The Environmental Protection Agency kicked off its ToxCast program by awarding $111 million in contracts to eight biopharmaceutical companies this month. The contracts, which range from $4 million to $69 million, are part of an initiative that will use drug discovery technologies to predict the toxicity of environmental chemicals.
Initiated last year by the EPA's National Center for Computational Toxicology (NCCT), ToxCast seeks to maximize the limited resources with which the EPA must evaluate thousands of environmental chemicals. The program will use pharmaceutical industry approaches such as high-throughput screening, toxicogenomics and computational chemistry to create a database of toxicity information that would help the EPA prioritize the chemicals that present the greatest threat to human and environmental health and speed evaluation of new chemicals.
The largest contract went to NovaScreen Biosciences, a division of Caliper Life Sciences Inc. Over two to five years, the Hopkinton, Mass-based company stands to get at least $1.4 million and up to $69 million, depending on the volume of testing required and the availability of EPA funds in future years.
David Manyak, executive vice president of discovery services, said Caliper will use its 750 assays "covering virtually every target class" to evaluate the pesticides and environmental chemicals. Manyak also heads up Caliper's Discovery Alliances and Services (CDAS) business unit, launched in January to integrate the in vitro discovery services of NovaScreen, acquired in late 2005, with the in vivo expertise of Xenogen, acquired in mid-2006. (See BioWorld Today, Sept. 9, 2005, and Feb. 14, 2006.)
Caliper's biochemical and cellular assays already have been validated in the pharmaceutical industry, where the company has between 200 and 250 partners. Pfizer Inc. is the most recent addition to the roster: Caliper announced on Monday a one-year contract with the big pharma to provide in vivo profiling services aimed at elucidating new uses for existing compounds.
Another ToxCast contract recipient was Cellumen Inc., of Pittsburgh, which may get up to $5.5 million over a two- to five-year period. Rather than utilizing high-throughput screening, however, Cellumen will take a systems biology approach.
Cellumen has created a "very data rich" panel of cells based on hepatotoxicity that "looks at systemic response," according to President and CEO D. Lansing Taylor. The Cellumen cytotoxicity profiling method measures 11 cellular systems biology parameters for a 10-point dose-response at three time points: one hour to represent acute settings, 24 hours to represent early settings and 72 hours to represent chronic settings. The company then uses informatics tools to analyze the 330 data points generated per compound and provide insights into mechanism of action.
As with Caliper, Cellumen's technology was developed for use in drug discovery and development. Taylor said the company will have an announcement soon about a theragnostics platform for better stratification of patients in clinical trials. Cellumen is also in the process of raising a Series B financing.

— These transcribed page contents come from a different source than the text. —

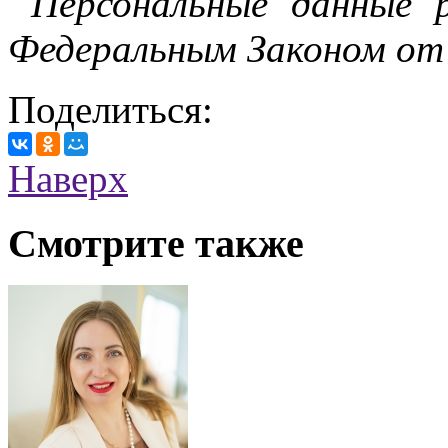
Персональные данные 
Федеральным Законом от
Поделиться:
Наверх
Смотрите также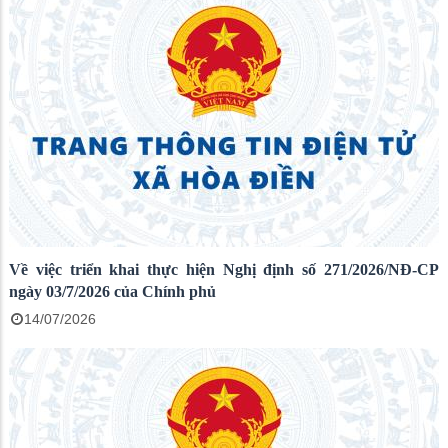
Về việc triển khai thực hiện Nghị định số 271/2026/NĐ-CP
ngày 03/7/2026 của Chính phủ
14/07/2026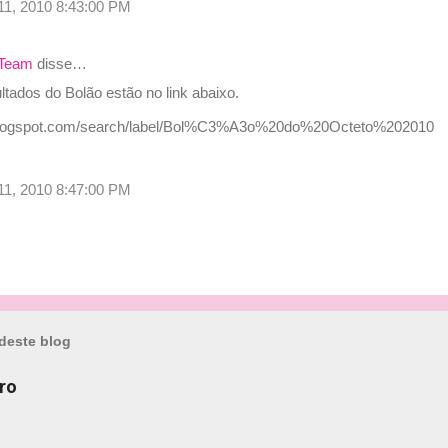
 11, 2010 8:43:00 PM
 Team
disse…
ltados do Bolão estão no link abaixo.
rt.blogspot.com/search/label/Bol%C3%A3o%20do%20Octeto%202010
 11, 2010 8:47:00 PM
deste blog
ro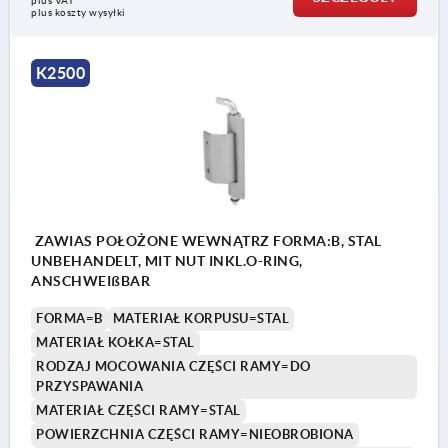
plus VAT
plus koszty wysyłki
K2500
ZAWIAS POŁOŻONE WEWNĄTRZ FORMA:B, STAL
UNBEHANDELT, MIT NUT INKL.O-RING,
ANSCHWEIßBAR
FORMA=B
MATERIAŁ KORPUSU=STAL
MATERIAŁ KOŁKA=STAL
RODZAJ MOCOWANIA CZĘŚCI RAMY=DO
PRZYSPAWANIA
MATERIAŁ CZĘŚCI RAMY=STAL
POWIERZCHNIA CZĘŚCI RAMY=NIEOBROBIONA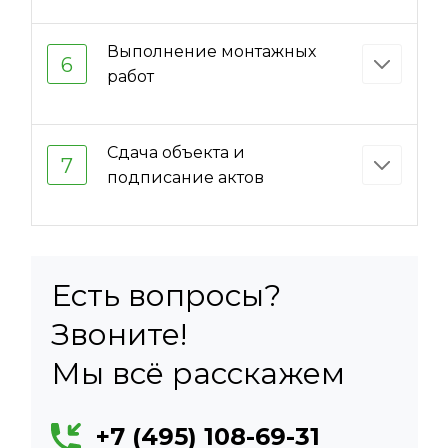
Выполнение монтажных
6
работ
Сдача объекта и
7
подписание актов
Есть вопросы?
Звоните!
Мы всё расскажем
+7 (495) 108-69-31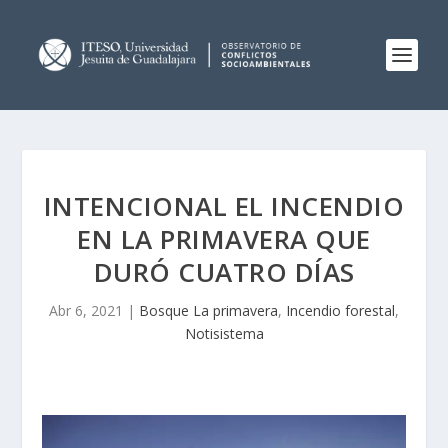
INTENCIONAL EL INCENDIO
EN LA PRIMAVERA QUE
DURÓ CUATRO DÍAS
Abr 6, 2021
|
Bosque La primavera
,
Incendio forestal
,
Notisistema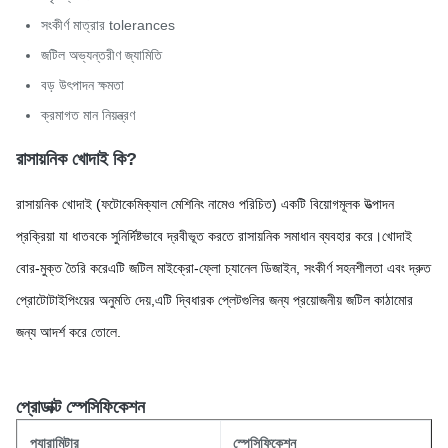
সংকীর্ণ মাত্রার tolerances
জটিল অভ্যন্তরীণ জ্যামিতি
বড় উৎপাদন ক্ষমতা
ক্রমাগত মান নিয়ন্ত্রণ
রাসায়নিক খোদাই কি?
রাসায়নিক খোদাই (ফটোকেমিক্যাল মেশিনিং নামেও পরিচিত) একটি বিয়োগমূলক উত্পাদন
প্রক্রিয়া যা ধাতবকে সুনির্দিষ্টভাবে দ্রবীভূত করতে রাসায়নিক সমাধান ব্যবহার করে।খোদাই
বোর-মুক্ত তৈরি করেএটি জটিল মাইক্রো-ফ্লো চ্যানেল ডিজাইন, সংকীর্ণ সহনশীলতা এবং দ্রুত
প্রোটোটাইপিংয়ের অনুমতি দেয়,এটি দ্বিধারক প্লেটগুলির জন্য প্রয়োজনীয় জটিল কাঠামোর
জন্য আদর্শ করে তোলে.
প্রোডাক্ট স্পেসিফিকেশন
প্যারামিটার
স্পেসিফিকেশন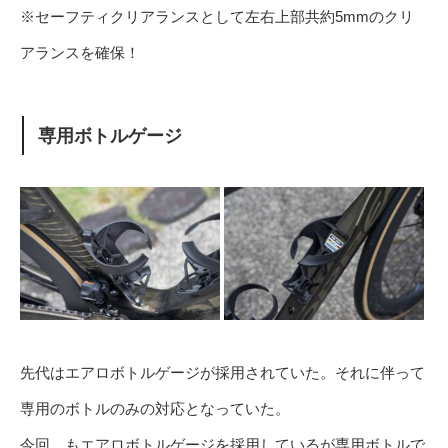
※セーフティクリアランスとして左右上部共約5mmのクリ
アランスを確保！
専用ボトルゲージ
先代はエアロボトルゲージが採用されていた。それに伴って
専用のボトルのみの対応となっていた。
今回、もエアロボトルゲージを採用しているが専用ボトルで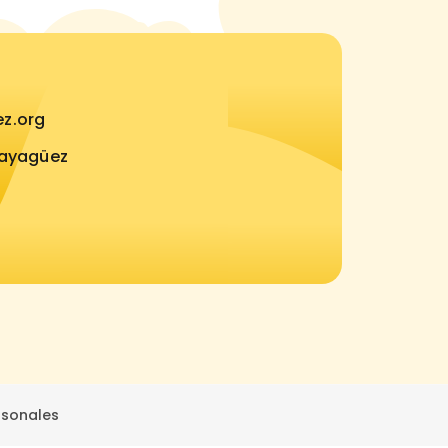
z.org
Mayagüez
rsonales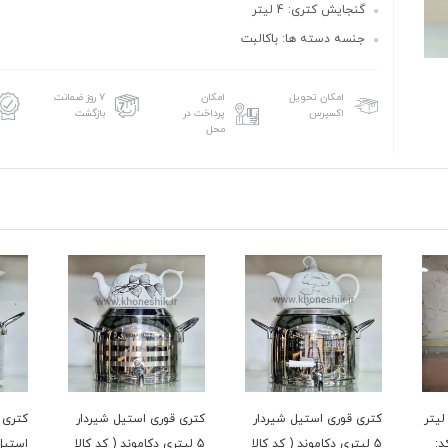
گنجایش کتری: 4 لیتر
جنسه دسته ها: باکالبت
امکان تحویل
امکان
۷ روز ضمانت
اکسپرس
پرداخت در
بازگشت
محل
ری قوری لوله ای 3 لیتر
کتری قوری استیل شیردار
کتری قوری استیل شیردار
ک7280 (کد:
5 لیتری دکاموند ( کد کالا
5 لیتری دکاموند ( کد کالا
استیل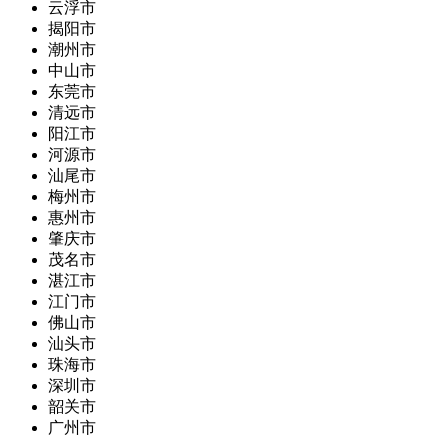
云浮市
揭阳市
潮州市
中山市
东莞市
清远市
阳江市
河源市
汕尾市
梅州市
惠州市
肇庆市
茂名市
湛江市
江门市
佛山市
汕头市
珠海市
深圳市
韶关市
广州市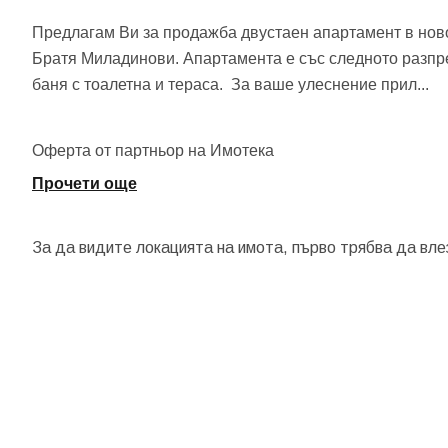
Предлагам Ви за продажба двустаен апартамент в ново
Братя Миладинови. Апартамента е със следното разпред
баня с тоалетна и тераса. За ваше улеснение прил
...
Оферта от партньор на Имотека
Прочети още
За да видите локацията на имота, първо трябва да вле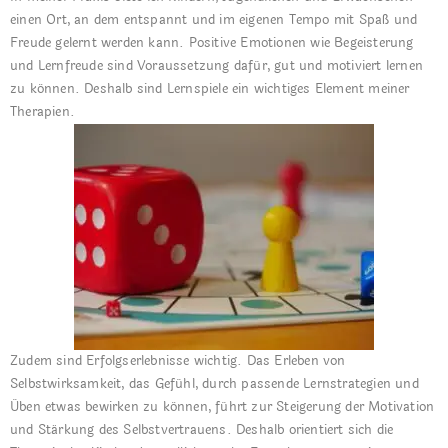
einen Ort, an dem entspannt und im eigenen Tempo mit Spaß und
Freude gelernt werden kann. Positive Emotionen wie Begeisterung
und Lernfreude sind Voraussetzung dafür, gut und motiviert lernen
zu können. Deshalb sind Lernspiele ein wichtiges Element meiner
Therapien.
Zudem sind Erfolgserlebnisse wichtig. Das Erleben von
Selbstwirksamkeit, das Gefühl, durch passende Lernstrategien und
Üben etwas bewirken zu können, führt zur Steigerung der Motivation
und Stärkung des Selbstvertrauens. Deshalb orientiert sich die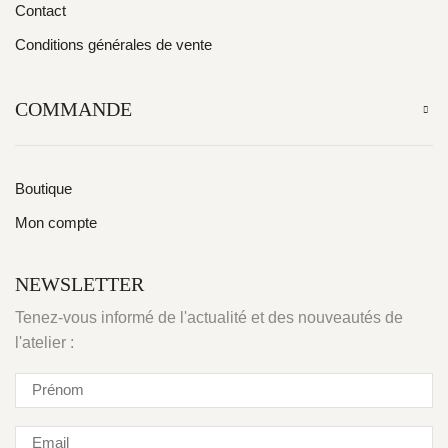
Contact
Conditions générales de vente
COMMANDE
Boutique
Mon compte
NEWSLETTER
Tenez-vous informé de l'actualité et des nouveautés de
l'atelier :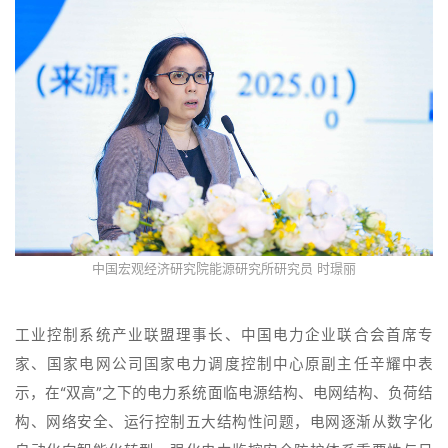
中国宏观经济研究院能源研究所研究员 时璟丽
工业控制系统产业联盟理事长、中国电力企业联合会首席专
家、国家电网公司国家电力调度控制中心原副主任辛耀中表
示，在“双高”之下的电力系统面临电源结构、电网结构、负荷结
构、网络安全、运行控制五大结构性问题，电网逐渐从数字化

Other companies receiving contracts include BioSeek Inc., of Burlingame, Calif., for up to $12.8 million; Expression Analysis Inc., of Durham, N.C., for up to $5.8 million; In Vitro ADMET Laboratories LLC, of Rockville, M.D., for up to $5.7 million; Phylonix Pharmaceuticals Inc., of Cambridge, Mass., for up to $4.3 million; Attagene Inc., of Morrisville, N.C., for up to $4 million; and ACEA Bioscience Inc., of San Diego, for up to $4 million.
The companies receiving contracts will begin by screening a set of approximately 200 well-known chemicals from different structural classes that cause varying phenotypic outcomes such as tumorgenesis, reproductive toxicity and neurotoxicity. Once the technologies pass that validation test, they may be used to screen up to 10,000 chemicals including drinking water contaminants, antimicrobials and pesticidal ingredients. The resulting data could be mined for relationships between the various structural domains of the chemicals and known toxicological properties, providing the base for a model that predicts toxicity.
The NCCT also entered into a five-year agreement with the National Institutes of Health National Chemical Genomics Center to profile nearly 1,500 environmental chemicals. The work will be conducted both internally and with external vendors, and results will be made public through the National Library of Medicine's PubChem database.
The public availability of those findings could benefit the pharmaceutical industry by associating certain chemical structures with toxicity, potentially helping drug developers to be "more efficient and accurate in determining toxicology earlier," Manyak said.